TOLEDO, Ohio — If you happened to walk into Handmade Toledo on Adams Street in central Toledo Wednesday evening, you may have seen 36 chairs.
Each one represented a life lost.
"The losses we're counting for are for people who were murdered out of hate," said Nikki Orlewski, a committee member of Equality Toledo.
Since last year, the Human Rights Campaign Foundation reports that 36 transgender and gender-expansive people have been murdered in the U.S.
And on Wednesday, members of Equality Toledo honored these victims with one rose at a time.
"It's a hard day," Orlewski said. "It's one of the things that kept me from transitioning for a long time. It was the fear of being attacked by someone."
Transgender Day of Remembrance is annually recognized on Nov. 20 and originated in 1999 after Rita Hester, a trans woman, was killed in Massachusetts. It marks the end of a week each year dedicated to raising knowledge and awareness about transgender people and issues.
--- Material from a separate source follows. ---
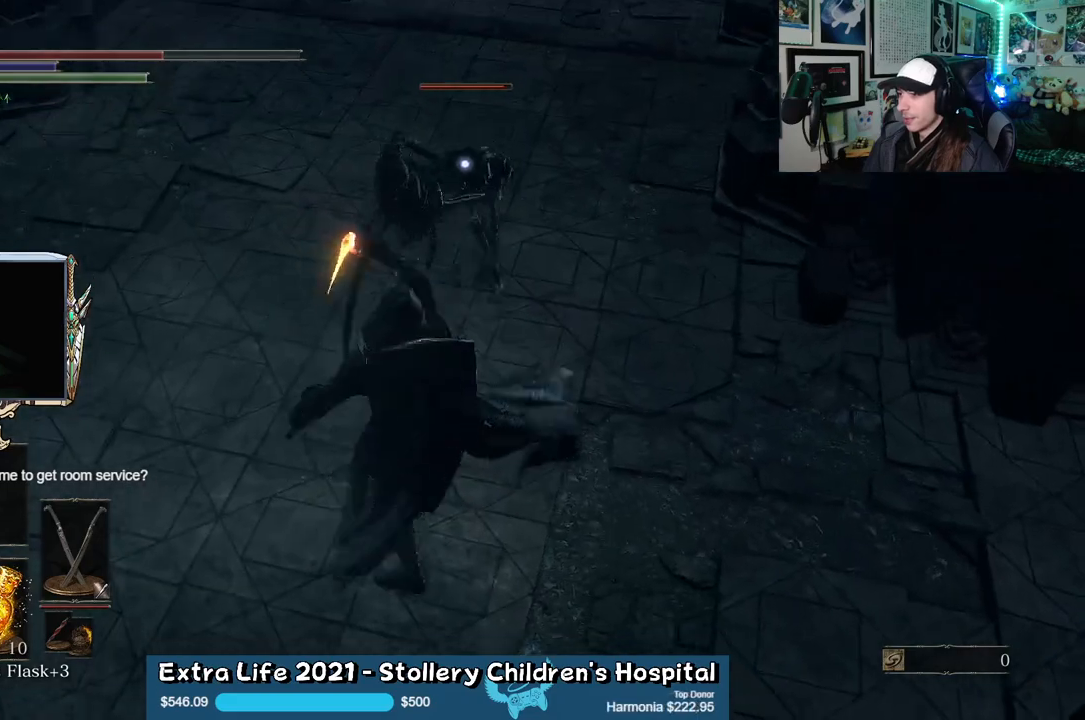
{"buttons": [], "left_stick": "up", "right_stick": "center", "events": [[167, "left_stick", "up"]]}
"I'm glad our community can come together to support each other, but the reason we have to is wrong," Orlewski said.
Concern about the future and safety of the transgender community still lingers.
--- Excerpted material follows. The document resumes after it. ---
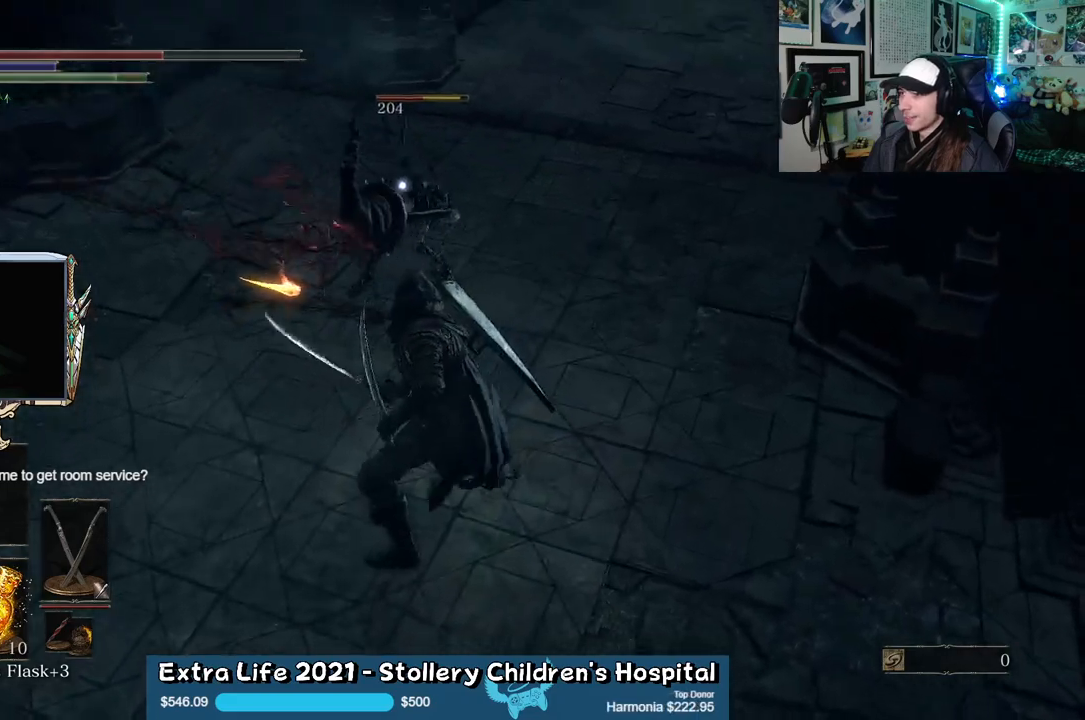
{"buttons": [], "left_stick": "up", "right_stick": "center", "events": [[33, "L1", "down"], [183, "L1", "up"]]}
Toledo City Council member Nick Komives says he's concerned about Ohio House Bill 183. If Gov. Mike DeWine signs it into law, it would require transgender students at schools to use bathrooms and locker rooms that align with their sex assigned at birth.
"I think it's really unfortunate the rhetoric we're hearing so frequently, that trans people are a threat or that they are bad in society," Komives said. "It's just the literal opposite of what's true."
But in the face of adversity, Equality Toledo's Devon-Jae Adonis Morales says the antidote to hate is love:
"I'm not a monster, we're not monsters here, OK? We love, we love, we love."